I can relate to feeling like you are never going to be the same again. I struggle with that too. Fortunately or unfortunately, depending on individual perspective, one can never be the same again after going through such a life altering experience. That is what it is.....a life altering experience that changes everything.

I get tired of people -therapists and certain family members- saying to "get over it" or implying that if only I join support groups or force myself to socialize it will make me somehow magically healed. Personally, I think it is impossible to go back to who we once were because suddenly you have been forced without choice to become much more aware of the dangers of life and sociopathic people in general.

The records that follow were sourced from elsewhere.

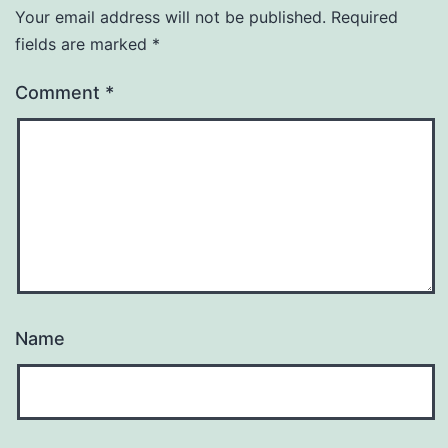
Your email address will not be published.
Required
fields are marked
*
Comment
*
Name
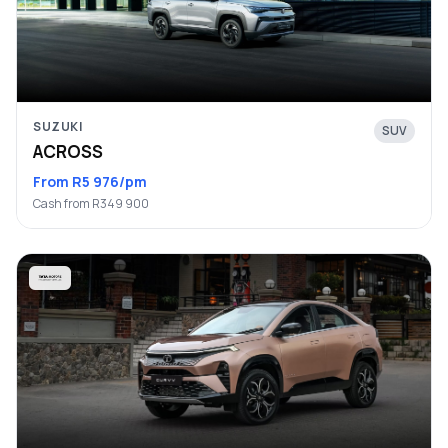
SUZUKI
SUV
ACROSS
From R5 976/pm
Cash from R349 900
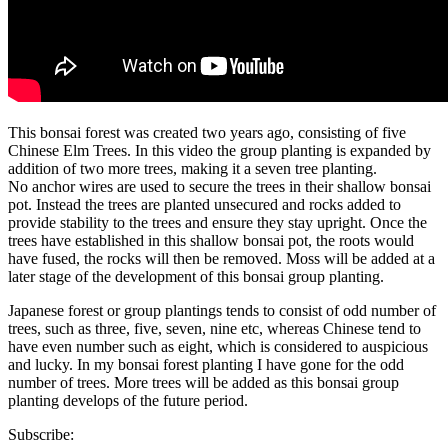
This bonsai forest was created two years ago, consisting of five
Chinese Elm Trees. In this video the group planting is expanded by
addition of two more trees, making it a seven tree planting.
No anchor wires are used to secure the trees in their shallow bonsai
pot. Instead the trees are planted unsecured and rocks added to
provide stability to the trees and ensure they stay upright. Once the
trees have established in this shallow bonsai pot, the roots would
have fused, the rocks will then be removed. Moss will be added at a
later stage of the development of this bonsai group planting.
Japanese forest or group plantings tends to consist of odd number of
trees, such as three, five, seven, nine etc, whereas Chinese tend to
have even number such as eight, which is considered to auspicious
and lucky. In my bonsai forest planting I have gone for the odd
number of trees. More trees will be added as this bonsai group
planting develops of the future period.
Subscribe:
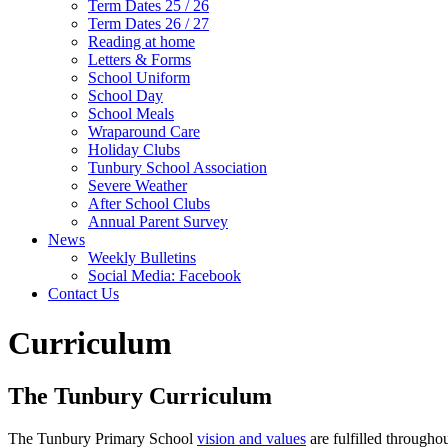
Term Dates 25 / 26
Term Dates 26 / 27
Reading at home
Letters & Forms
School Uniform
School Day
School Meals
Wraparound Care
Holiday Clubs
Tunbury School Association
Severe Weather
After School Clubs
Annual Parent Survey
News
Weekly Bulletins
Social Media: Facebook
Contact Us
Curriculum
The Tunbury Curriculum
The Tunbury Primary School
vision and values
are fulfilled througho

Becoming a different person isn't necessarily such a bad thing in and of itself. I know it has made me both more compassionate to the suffering of others, as well as more careful for myself. I used to put myself in all sorts of stupid situations because I didn't have my wits about me due to distracting activities, drugs, and alcohol. Situations that could easily have turned out really, really bad. I got lucky, but that didn't mean I always would have if I had remained my old carefree, reckless self.

I think the key to the social anxiety is striking a balance between paranoia and out and out carefree lifestyle. On that note, I have whittled down my social circle to my household and two outside friends. So, I'm not completely isolated, but don't make best friends with every stranger I meet either. This seems to work because I am not totally alone, but also have plenty of time with myself to heal at my own pace.